Much to the shock of many and delight of some, Alabama announced back in January of this year that Nick Saban had hired Lane Kiffin — he of the one-and-done at Tennessee that left myriad burned SEC bridges in its wake — as his new offensive coordinator at Alabama.
Even as some praised the hiring, many more were confused, bemused, befuddled or downright giddy that such an unlikely Saban/Kiffin marriage could and would actually come to fruition. Still others were downright suspect about the move, a group that, it turns out, would include the head of Alabama’s athletic department.
In a Q&A with the Anniston Star, Bill Battle was asked about his thoughts on the hiring of Kiffin as coordinator. Much to Battle’s credit, he didn’t shy away from his initial reaction.
“My first reaction, because I didn’t know Lane, wasn’t very positive,” the AD stated bluntly.
Thanks to a little nudging from Kiffin’s new boss, however, Battle began to dig deeper into the whole “Kiffin Experience” and came away thinking highly of the hiring.

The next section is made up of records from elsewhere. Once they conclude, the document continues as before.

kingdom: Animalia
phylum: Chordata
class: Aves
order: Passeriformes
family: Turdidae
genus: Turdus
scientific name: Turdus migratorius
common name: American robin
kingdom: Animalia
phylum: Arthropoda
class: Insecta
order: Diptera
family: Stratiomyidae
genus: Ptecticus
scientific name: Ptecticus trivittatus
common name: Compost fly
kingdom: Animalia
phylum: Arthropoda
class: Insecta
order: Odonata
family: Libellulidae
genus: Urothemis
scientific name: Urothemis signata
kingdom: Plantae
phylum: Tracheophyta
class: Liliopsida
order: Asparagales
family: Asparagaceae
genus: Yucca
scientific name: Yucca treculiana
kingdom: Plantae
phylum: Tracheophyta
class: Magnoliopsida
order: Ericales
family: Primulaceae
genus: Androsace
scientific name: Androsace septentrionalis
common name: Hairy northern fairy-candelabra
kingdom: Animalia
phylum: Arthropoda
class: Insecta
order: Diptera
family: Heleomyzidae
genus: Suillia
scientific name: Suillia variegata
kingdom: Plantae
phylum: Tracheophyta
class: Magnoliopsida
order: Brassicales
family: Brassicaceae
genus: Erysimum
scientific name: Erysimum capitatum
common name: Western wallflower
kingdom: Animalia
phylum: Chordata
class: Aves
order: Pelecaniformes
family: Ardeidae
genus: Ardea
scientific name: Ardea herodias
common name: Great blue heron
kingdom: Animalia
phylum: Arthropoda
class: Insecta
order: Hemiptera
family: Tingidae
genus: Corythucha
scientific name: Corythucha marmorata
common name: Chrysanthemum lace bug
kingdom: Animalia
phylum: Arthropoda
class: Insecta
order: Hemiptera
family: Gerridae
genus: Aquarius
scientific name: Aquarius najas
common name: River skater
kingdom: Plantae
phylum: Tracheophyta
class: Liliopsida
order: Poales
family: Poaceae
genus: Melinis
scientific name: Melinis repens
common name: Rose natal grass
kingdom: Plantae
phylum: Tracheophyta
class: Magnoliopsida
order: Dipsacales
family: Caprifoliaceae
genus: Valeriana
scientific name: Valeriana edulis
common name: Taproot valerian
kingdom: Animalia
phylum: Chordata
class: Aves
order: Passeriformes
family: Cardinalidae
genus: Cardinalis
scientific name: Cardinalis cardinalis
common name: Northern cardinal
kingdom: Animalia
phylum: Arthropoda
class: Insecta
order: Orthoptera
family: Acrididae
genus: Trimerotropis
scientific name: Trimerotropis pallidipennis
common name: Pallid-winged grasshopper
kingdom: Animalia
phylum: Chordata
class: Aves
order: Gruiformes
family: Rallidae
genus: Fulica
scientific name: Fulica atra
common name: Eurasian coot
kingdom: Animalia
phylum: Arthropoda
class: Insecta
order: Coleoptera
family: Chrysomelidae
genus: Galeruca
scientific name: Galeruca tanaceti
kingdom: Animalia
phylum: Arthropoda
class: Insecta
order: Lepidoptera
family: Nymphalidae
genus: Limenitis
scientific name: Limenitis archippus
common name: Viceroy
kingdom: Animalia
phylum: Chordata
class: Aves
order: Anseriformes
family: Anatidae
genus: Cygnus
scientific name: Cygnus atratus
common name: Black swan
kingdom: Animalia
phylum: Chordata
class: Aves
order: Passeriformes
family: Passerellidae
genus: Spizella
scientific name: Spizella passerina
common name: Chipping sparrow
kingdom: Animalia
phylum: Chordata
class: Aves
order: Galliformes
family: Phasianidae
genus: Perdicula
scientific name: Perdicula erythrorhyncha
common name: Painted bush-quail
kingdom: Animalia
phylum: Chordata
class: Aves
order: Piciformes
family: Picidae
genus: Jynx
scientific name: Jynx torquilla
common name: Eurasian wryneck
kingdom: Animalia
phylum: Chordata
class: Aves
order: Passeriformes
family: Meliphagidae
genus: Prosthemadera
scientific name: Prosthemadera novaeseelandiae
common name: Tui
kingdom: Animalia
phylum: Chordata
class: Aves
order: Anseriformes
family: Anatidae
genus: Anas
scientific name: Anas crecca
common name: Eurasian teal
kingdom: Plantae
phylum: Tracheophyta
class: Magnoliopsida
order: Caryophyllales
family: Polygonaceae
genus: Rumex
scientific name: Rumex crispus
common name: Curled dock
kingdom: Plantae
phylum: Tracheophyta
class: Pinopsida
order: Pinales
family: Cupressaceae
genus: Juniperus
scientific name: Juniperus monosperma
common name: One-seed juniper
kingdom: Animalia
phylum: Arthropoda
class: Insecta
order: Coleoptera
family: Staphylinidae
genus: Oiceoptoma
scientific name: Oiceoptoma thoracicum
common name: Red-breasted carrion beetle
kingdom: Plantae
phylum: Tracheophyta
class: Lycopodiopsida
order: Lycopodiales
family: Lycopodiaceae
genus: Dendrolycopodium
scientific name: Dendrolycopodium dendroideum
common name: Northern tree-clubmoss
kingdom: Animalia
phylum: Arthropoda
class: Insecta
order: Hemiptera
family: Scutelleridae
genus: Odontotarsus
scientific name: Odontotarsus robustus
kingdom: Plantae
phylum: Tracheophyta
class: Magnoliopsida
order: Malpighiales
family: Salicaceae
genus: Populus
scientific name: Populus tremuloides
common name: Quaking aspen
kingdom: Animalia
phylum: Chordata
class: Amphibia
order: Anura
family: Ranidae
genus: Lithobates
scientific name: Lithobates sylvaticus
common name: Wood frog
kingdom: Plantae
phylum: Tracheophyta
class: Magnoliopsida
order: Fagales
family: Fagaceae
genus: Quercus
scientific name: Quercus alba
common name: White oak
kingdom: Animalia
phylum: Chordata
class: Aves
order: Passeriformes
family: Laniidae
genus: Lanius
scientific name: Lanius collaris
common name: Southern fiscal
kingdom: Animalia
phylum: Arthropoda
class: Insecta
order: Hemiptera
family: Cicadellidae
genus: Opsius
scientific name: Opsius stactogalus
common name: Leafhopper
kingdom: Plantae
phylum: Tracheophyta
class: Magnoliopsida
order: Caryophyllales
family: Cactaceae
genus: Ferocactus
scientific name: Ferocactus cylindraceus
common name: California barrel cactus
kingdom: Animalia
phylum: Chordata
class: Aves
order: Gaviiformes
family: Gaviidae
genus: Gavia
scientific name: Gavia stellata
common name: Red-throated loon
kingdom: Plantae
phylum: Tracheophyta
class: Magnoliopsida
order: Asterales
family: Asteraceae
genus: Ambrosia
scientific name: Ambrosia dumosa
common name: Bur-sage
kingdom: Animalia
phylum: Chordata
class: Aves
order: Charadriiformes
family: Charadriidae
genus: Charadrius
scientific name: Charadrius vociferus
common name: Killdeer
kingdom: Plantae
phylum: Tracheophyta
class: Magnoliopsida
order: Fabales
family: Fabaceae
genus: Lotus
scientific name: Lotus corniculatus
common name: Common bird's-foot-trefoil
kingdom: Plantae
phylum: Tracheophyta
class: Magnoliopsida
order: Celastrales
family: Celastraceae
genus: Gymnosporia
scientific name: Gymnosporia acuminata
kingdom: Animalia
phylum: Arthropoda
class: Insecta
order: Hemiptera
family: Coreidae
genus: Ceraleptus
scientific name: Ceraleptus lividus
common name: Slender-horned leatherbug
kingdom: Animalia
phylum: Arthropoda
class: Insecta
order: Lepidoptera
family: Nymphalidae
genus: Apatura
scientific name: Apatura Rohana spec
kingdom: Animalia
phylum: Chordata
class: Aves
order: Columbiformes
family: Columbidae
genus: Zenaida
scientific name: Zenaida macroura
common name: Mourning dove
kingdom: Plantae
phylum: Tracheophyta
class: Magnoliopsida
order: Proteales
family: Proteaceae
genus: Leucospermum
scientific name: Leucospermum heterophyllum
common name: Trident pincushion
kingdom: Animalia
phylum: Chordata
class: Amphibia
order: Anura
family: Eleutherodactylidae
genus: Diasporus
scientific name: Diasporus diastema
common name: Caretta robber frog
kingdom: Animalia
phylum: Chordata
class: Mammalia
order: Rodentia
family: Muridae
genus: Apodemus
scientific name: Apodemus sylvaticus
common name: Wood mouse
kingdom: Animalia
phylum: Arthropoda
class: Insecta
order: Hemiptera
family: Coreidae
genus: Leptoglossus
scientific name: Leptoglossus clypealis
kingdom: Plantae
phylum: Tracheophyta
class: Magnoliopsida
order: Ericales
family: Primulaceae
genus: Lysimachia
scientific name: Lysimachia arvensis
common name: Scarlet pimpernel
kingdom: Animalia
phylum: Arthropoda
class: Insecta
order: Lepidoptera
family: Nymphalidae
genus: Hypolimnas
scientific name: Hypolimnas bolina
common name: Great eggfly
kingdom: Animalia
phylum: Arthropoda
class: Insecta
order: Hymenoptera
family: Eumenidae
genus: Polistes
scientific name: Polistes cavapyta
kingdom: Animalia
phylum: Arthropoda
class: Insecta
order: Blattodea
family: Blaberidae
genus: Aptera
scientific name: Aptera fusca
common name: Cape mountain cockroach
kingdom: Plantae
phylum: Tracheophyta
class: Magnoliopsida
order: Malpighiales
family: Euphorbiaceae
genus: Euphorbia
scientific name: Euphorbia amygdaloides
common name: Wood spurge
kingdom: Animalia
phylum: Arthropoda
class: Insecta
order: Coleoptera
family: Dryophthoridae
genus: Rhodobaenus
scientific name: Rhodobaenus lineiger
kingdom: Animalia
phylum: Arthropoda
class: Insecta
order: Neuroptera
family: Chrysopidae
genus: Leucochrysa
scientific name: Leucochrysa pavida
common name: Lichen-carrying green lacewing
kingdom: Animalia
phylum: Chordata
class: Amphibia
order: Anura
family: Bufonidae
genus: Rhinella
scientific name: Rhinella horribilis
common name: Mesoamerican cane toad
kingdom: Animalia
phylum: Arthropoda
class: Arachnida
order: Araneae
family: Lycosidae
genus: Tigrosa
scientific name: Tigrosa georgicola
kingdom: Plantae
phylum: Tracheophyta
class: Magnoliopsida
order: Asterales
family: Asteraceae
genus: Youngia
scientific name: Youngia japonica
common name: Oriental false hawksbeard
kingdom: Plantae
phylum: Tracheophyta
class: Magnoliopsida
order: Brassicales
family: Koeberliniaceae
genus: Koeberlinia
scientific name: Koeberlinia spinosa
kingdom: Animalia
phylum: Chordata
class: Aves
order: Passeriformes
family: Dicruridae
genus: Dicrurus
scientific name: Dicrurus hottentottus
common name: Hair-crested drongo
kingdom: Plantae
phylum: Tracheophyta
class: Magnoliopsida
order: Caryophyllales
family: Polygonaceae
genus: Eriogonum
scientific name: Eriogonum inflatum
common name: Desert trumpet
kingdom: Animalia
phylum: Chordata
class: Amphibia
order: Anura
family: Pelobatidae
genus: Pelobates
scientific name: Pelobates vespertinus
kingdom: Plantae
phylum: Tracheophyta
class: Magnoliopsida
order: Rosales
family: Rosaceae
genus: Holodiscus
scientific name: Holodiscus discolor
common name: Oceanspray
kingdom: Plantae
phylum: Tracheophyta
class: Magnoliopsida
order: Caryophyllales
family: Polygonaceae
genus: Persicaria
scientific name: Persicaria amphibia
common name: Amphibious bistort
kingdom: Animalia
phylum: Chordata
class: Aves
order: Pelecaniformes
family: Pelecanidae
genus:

“I talked to Coach Saban about it. He asked me if I had ever met him and I said no. He said, “Why don’t you meet him?” He had him in for a visit, I spent about an hour with him and I was very impressed. I followed up and talked to several different people. I called (athletics director) Pat Haden at Southern California. I talked to David Blackbird, who’s the AD at UT-Chattanooga. David was the compliance officer for football at Tennessee when Lane was there. They both told me that they thought he would be a great fit here, and I got really comfortable with it. Now that I’ve spent a fair amount of time with Lane, I’m really impressed. Our players are impressed and I think our coaches are impressed with how he’s gone about things. I think he’ll be very successful here.”
Whether Battle — or even Saban — feel the same way about the addition a year from now remains to be seen. Then again, if Kiffin can rebuild his battered image with a successful stint in Tuscaloosa, he may not be around for long as another head coaching gig could be just around the corner for a coach who won’t turn 40 until May of next year.